Trecho fornecido:
No âmbito da mutatio libelli, o que é o aditamento espontâneo e o aditamento provocado? Qual dessas espécies encontra regramento no CPP?
6 de agosto de 2021E aí, galera, beleza?
O tema do dia vai ser mutatio libelli. Assunto fácil ou dificil… Fácil? Tem certeza? Difícil? Vamos descomplicar?
Vamos à luta!
Todos sabemos que, no curso da instrução processual, podem surgir novas provas de elementos ou circunstâncias que não estavam contidos na denúncia ou na queixa.
Essas novas provas podem conduzir a uma condenação que atribui nova definição jurídica ao fato, mediante o acréscimo das circunstâncias não contidas na exordial, impactando diretamente no pleno exercício do direito de defesa do réu.
É nesse contexto que surge a mutatio libelli, instituto que privilegia, a um só tempo, o princípio da congruência da sentença e o princípio do contraditório, determinando que haja o aditamento da inicial acusatória mediante aplicação do procedimento contido no art. 384 do CPP.
“Art. 384. Encerrada a instrução probatória, se entender cabível nova definição jurídica do fato, em consequência de prova existente nos autos de elemento ou circunstância da infração penal não contida na acusação, o Ministério Público deverá aditar a denúncia ou queixa, no prazo de 5 (cinco) dias, se em virtude desta houver sido instaurado o processo em crime de ação pública, reduzindo-se a termo o aditamento, quando feito oralmente.
§1º Não procedendo o órgão do Ministério Público ao aditamento, aplica-se o art. 28 deste Código.
§2º Ouvido o defensor do acusado no prazo de 5 (cinco) dias e admitido o aditamento, o juiz, a requerimento de qualquer das partes, designará dia e hora para continuação da audiência, com inquirição de testemunhas, novo interrogatório do acusado, realização de debates e julgamento.
§3º Aplicam-se as disposições dos §§ 1º e 2º do art. 383 ao caput deste artigo.
§4º Havendo aditamento, cada parte poderá arrolar até 3 (três) testemunhas, no prazo de 5 (cinco) dias, ficando o juiz, na sentença, adstrito aos termos do aditamento.
§5º Não recebido o aditamento, o processo prosseguirá.”
Pois bem.
O conceito e o âmbito de aplicação da mutatio libelli não provocam maiores dificuldades. Mas, em relação ao aditamento espontâneo e provocado, o que dizer?
Para uma boa explicação, é preciso relembrar como era a mutatio libelli antes da reforma processual instituída pela Lei 11.719/08.

Tarefa solicitada 1: Reescreva todo o trecho do texto sobre a mutatio libelli que vai de "6 de agosto" até "Vamos à luta!", trocando "galera" por "pessoal".
Tarefa solicitada 2:
Indique se cada afirmação abaixo está de acordo com o texto sobre a mutatio libelli. Responda sim ou não e cite literalmente as palavras do texto que decidem a questão.
(a) O Ministério Público dispõe de dez dias para aditar a denúncia ou queixa.
(b) Havendo aditamento, cada parte poderá arrolar até três testemunhas.
(c) Não recebido o aditamento, o processo será arquivado.
Tarefa solicitada 3: Segundo o texto sobre a mutatio libelli, qual lei instituiu a reforma processual ali mencionada?

Listagem:
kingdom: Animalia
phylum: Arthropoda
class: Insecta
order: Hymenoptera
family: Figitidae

---

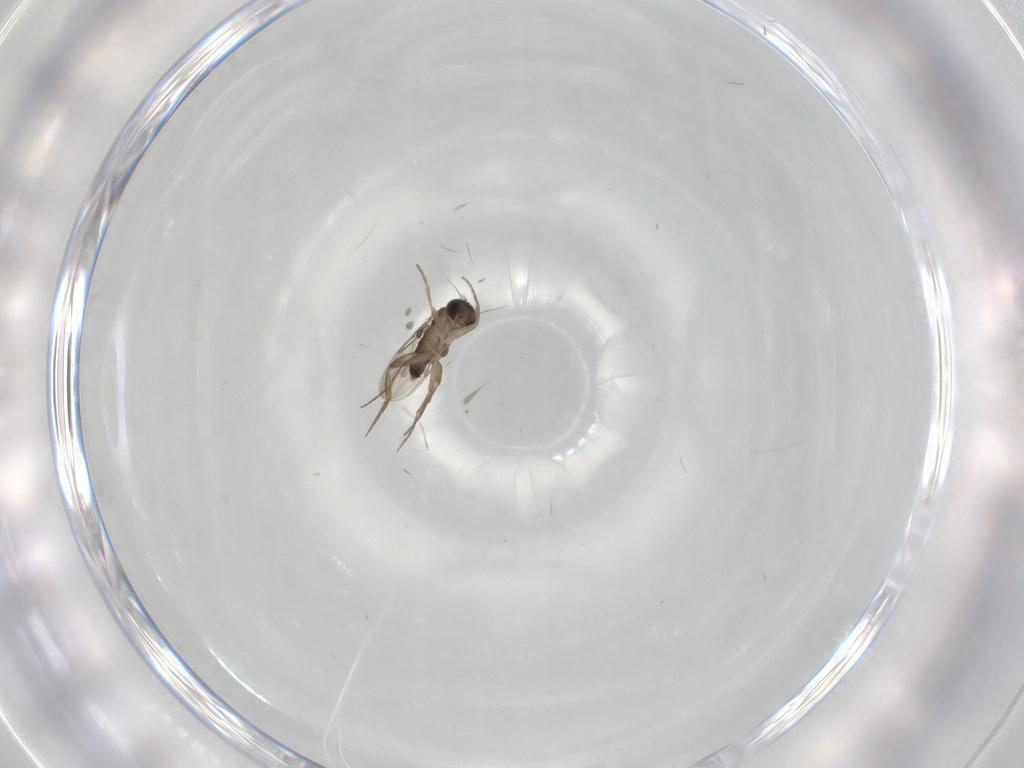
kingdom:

Resposta completa 1:
6 de agosto de 2021E aí, pessoal, beleza?
O tema do dia vai ser mutatio libelli. Assunto fácil ou dificil… Fácil? Tem certeza? Difícil? Vamos descomplicar?
Vamos à luta!

Resposta completa 2:
(a) Não: "no prazo de 5 (cinco) dias".
(b) Sim: "cada parte poderá arrolar até 3 (três) testemunhas".
(c) Não: "Não recebido o aditamento, o processo prosseguirá."

Resposta completa 3: A Lei 11.719/08.